The location and size of car parks, roads or hotels in relation to areas of a sensitive nature can reduce the number and impact of tourists. Recreational Preferences:International tourism by definition draws persons from diverse cultures. Regional resource inventories and evaluation for the development of tourism should, therefore, attempt to take into account diverse recreational preferences. The travel preferences of tourists from different cultures should also be considered in the layout and design of tourist facilities. Particular attention is needed for cultural preferences in the total environment destined for tourism use. Such consideration will again assist in assigning specific values to different landscapes and natural resources. Archaeological Sites and Wildlife:Tourism has the great need to protect the environment of the places of natural and cultural importance be it a monument, a beach resort, national park, recreational area or a wildlife sanctuary.

The planners must consider the environmental process wherever large investment is made in tourism development. The tourist has a strong desire to see and experience places of wonder and beauty in areas where nature remains essentially unspoiled. Destinations noted for their particular character and beauty should not be reduced to innocuous urban jungles in order to keep pace with the visitor inflow.

Wildlife which is deteriorating and vanishing so rapidly can be safeguarded. The environment in which various animals live can be properly preserved. Similarly, many other tourist areas can be safeguarded against forces which are responsible for their degeneration. Tourism must be used as a positive factor in environmental improvement.

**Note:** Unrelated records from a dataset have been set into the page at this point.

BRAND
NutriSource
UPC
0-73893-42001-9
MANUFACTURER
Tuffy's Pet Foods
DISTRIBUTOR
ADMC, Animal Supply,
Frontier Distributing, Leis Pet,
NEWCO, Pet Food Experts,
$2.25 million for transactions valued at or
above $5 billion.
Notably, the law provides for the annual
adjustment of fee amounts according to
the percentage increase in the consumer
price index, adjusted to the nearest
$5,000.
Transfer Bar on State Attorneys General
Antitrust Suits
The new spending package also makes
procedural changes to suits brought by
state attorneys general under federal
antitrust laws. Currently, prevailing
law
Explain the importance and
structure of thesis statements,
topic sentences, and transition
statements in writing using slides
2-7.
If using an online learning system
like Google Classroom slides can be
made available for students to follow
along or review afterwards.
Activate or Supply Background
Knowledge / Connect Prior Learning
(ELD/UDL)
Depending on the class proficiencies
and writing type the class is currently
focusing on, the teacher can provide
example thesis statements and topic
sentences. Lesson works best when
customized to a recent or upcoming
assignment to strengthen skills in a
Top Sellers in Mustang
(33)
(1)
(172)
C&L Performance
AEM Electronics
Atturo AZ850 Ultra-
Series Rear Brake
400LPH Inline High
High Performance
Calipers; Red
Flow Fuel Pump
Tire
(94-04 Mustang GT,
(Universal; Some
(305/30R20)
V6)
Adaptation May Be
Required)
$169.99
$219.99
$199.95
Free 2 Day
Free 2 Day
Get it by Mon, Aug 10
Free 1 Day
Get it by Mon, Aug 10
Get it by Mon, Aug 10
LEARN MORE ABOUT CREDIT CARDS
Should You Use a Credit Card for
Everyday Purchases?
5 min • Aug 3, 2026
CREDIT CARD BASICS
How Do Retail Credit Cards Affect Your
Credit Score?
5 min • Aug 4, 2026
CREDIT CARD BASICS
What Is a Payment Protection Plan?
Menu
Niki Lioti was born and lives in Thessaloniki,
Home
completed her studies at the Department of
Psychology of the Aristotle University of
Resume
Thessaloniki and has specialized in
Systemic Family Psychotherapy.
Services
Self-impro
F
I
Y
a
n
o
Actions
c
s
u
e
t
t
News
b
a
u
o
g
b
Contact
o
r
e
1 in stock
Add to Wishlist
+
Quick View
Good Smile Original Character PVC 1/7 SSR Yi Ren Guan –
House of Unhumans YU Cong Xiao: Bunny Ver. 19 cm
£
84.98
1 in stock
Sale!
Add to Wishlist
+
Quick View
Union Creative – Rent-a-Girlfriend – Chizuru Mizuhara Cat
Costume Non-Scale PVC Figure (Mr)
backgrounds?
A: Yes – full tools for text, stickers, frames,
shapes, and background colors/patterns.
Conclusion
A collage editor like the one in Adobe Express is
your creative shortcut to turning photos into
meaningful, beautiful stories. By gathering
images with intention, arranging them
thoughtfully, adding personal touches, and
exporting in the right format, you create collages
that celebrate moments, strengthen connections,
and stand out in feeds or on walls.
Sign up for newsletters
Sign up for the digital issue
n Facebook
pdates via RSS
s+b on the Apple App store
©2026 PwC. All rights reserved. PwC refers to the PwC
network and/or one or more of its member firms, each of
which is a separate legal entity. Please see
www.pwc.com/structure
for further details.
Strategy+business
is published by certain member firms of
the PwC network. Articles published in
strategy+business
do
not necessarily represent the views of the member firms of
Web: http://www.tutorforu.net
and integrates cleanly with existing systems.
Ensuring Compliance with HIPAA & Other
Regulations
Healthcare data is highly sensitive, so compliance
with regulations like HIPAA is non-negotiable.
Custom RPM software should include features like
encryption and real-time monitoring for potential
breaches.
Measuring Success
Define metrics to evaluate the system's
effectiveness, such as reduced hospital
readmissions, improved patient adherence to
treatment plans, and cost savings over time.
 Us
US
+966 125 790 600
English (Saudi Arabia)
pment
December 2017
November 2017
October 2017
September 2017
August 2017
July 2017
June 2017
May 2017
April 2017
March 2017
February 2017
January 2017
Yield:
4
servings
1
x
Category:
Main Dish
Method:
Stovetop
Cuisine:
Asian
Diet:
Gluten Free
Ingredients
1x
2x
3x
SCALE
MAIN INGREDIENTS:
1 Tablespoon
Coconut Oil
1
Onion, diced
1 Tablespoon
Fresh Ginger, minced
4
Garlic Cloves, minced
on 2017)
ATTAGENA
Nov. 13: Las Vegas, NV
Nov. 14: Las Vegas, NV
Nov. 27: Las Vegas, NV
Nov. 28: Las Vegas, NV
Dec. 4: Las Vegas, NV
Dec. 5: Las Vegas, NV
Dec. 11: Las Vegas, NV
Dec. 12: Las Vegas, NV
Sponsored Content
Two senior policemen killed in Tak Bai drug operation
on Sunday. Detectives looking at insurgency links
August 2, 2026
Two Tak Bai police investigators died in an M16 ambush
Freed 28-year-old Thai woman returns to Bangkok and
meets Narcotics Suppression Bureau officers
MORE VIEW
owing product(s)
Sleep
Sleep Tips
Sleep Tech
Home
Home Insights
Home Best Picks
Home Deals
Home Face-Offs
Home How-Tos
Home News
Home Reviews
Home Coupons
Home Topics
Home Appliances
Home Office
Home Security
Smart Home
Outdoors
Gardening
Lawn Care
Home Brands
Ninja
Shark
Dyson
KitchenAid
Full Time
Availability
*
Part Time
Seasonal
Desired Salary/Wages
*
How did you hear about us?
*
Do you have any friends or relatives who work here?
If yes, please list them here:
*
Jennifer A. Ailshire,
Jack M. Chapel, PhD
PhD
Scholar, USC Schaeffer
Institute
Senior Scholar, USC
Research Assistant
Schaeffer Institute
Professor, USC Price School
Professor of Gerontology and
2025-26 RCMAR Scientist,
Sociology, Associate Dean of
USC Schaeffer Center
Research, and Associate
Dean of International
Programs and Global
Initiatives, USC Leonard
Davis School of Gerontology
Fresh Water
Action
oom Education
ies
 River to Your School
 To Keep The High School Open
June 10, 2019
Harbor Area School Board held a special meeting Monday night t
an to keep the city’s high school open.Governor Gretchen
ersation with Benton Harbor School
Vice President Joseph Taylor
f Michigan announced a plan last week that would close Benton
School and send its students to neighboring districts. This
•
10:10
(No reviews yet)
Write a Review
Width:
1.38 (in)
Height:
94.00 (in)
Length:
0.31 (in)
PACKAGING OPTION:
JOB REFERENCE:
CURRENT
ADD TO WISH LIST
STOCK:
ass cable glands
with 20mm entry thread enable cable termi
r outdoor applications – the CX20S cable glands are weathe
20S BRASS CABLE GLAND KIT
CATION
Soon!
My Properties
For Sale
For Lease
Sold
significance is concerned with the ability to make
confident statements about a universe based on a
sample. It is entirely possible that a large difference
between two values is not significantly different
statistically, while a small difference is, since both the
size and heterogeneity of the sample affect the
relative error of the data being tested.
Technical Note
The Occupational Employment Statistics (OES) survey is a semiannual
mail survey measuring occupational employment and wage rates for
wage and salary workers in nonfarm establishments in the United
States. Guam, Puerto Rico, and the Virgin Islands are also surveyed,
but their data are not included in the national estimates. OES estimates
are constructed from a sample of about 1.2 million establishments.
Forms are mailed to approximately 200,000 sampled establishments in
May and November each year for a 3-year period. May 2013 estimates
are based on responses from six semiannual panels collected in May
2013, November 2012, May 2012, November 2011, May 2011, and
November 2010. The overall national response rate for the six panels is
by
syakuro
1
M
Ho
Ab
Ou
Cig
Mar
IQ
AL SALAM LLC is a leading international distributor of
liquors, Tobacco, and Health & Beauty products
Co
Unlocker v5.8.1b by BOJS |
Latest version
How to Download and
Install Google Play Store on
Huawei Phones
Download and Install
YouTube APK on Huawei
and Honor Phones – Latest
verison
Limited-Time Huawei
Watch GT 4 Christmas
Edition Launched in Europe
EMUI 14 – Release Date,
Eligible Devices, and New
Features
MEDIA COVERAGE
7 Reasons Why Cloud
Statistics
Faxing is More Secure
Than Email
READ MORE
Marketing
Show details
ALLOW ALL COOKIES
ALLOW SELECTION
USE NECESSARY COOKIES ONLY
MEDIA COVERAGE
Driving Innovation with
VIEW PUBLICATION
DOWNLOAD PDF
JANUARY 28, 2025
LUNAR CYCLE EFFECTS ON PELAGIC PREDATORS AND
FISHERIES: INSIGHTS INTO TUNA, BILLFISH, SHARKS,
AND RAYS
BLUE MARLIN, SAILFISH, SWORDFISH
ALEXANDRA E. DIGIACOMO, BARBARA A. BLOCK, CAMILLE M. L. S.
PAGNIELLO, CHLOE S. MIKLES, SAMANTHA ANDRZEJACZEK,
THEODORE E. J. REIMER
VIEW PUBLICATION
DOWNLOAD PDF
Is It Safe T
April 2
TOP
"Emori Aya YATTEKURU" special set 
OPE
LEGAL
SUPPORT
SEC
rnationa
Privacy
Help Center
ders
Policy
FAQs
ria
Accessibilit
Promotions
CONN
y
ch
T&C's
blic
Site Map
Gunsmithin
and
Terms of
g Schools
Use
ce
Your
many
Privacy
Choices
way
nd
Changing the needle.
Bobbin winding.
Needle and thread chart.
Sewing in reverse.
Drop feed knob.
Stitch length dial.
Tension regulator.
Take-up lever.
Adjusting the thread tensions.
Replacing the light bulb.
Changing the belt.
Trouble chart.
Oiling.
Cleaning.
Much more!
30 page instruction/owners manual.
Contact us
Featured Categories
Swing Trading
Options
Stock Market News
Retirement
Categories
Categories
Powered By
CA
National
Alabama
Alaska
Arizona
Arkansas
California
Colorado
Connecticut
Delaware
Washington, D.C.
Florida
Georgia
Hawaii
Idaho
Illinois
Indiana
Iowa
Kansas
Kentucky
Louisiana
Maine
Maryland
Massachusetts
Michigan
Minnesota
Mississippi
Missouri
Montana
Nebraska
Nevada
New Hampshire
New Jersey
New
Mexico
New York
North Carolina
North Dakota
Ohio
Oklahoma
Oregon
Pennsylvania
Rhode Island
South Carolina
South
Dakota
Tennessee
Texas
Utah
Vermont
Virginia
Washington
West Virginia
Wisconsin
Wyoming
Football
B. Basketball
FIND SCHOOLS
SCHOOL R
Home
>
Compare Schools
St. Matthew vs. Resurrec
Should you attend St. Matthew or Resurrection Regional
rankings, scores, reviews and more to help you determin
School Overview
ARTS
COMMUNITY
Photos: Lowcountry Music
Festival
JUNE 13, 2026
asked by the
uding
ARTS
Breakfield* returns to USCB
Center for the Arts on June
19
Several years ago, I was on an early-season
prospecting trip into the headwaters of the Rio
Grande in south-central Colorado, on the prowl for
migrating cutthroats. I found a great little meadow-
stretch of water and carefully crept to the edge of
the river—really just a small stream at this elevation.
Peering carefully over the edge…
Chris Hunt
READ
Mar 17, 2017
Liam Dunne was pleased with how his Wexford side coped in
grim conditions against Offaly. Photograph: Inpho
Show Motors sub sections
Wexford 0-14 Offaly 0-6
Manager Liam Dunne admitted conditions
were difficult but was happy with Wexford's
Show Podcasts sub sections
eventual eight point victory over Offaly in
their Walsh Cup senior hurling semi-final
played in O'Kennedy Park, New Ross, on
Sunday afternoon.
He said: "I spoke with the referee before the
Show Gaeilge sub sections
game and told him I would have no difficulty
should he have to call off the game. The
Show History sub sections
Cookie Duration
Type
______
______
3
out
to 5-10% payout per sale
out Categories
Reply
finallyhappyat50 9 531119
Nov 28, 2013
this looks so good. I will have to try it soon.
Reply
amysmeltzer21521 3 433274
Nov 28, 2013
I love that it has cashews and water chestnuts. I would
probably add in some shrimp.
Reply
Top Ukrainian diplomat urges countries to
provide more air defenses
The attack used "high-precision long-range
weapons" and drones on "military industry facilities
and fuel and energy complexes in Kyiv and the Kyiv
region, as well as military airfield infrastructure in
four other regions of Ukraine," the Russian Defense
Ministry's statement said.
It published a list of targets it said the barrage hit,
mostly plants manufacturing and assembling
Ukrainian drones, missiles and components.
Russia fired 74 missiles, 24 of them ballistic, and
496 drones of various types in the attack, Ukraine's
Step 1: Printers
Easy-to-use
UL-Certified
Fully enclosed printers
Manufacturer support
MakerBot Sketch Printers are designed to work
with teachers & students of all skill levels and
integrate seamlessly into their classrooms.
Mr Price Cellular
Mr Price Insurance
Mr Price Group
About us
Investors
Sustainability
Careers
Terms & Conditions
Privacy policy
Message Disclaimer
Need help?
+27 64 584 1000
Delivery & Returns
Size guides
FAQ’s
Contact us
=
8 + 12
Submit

Area Development:Area development and physical planning are therefore very essential for environmental improvement. Tourism development can become a positive factor for improving the environment if a certain amount of basis planning and aesthetics are applied in the entire process. Whenever there is any major tourism development, environment planning should be made part of that development. Any development without some controls, without any thought given to the environmental factors can, in fact, prove to be disastrous and ultimately will be counter-productive for tourism itself. Coordination in Tourism Development:As many agencies are involved in tourism development, coordination is therefore very necessary among various segments responsible for environmental development and improvement. With a view to preserving the unique character, atmosphere and natural setting of monuments and other places of tourist interest, a coordinated approach needs to be evolved to exercise environmental control of tourist centres.

In countries where there are Town and Country Planning Acts, These should be made effective enough and their provisions should cover legal protection to control environmental balance in tourist development areas. In order to ensure that the Act is properly enforced, it would be desirable to involve all those agencies which are responsible for tourism development. In countries having a federal set-up, the authorities responsible for governing should carefully study the impact that the opening of a new area to tourists is likely to have on the cultural’ and social environment of the area. A Master Plan or Area Development Plans should be formulated before permitting the tourists access to these areas.

Concerned local authorities should be consulted at the time of working out of the proposals for area development with tourist potential. In order to ensure the implementation of the environmental control, it may be desirable for various regions to appoint coordinating committees consisting of various interests and departments to implement effectively environmental policies.